● **YOUR INSTRUCTIONS**:
Render the part of the entries below that opens with the line containing "Combien coûte un trajet en bus" and closes with the line containing "Les services inclus", both included, as a JSON list of strings. Use one string per line and leave out blank lines.

*** Opening of INPUT DATA ***

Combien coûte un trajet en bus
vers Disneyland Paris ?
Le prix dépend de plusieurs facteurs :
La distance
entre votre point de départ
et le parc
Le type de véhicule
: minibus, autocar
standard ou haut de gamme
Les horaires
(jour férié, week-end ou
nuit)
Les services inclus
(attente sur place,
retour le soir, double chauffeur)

*** Close of INPUT DATA ***
*** Opening of INPUT DATA ***

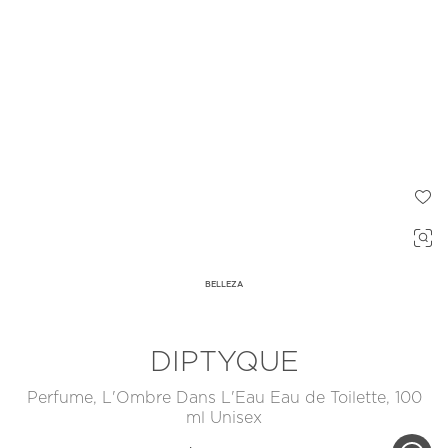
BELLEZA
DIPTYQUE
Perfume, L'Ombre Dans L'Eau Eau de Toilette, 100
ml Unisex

*** Close of INPUT DATA ***

● **SOLUTION TO THE PROBLEM**:
[
  "Combien coûte un trajet en bus",
  "vers Disneyland Paris ?",
  "Le prix dépend de plusieurs facteurs :",
  "La distance",
  "entre votre point de départ",
  "et le parc",
  "Le type de véhicule",
  ": minibus, autocar",
  "standard ou haut de gamme",
  "Les horaires",
  "(jour férié, week-end ou",
  "nuit)",
  "Les services inclus"
]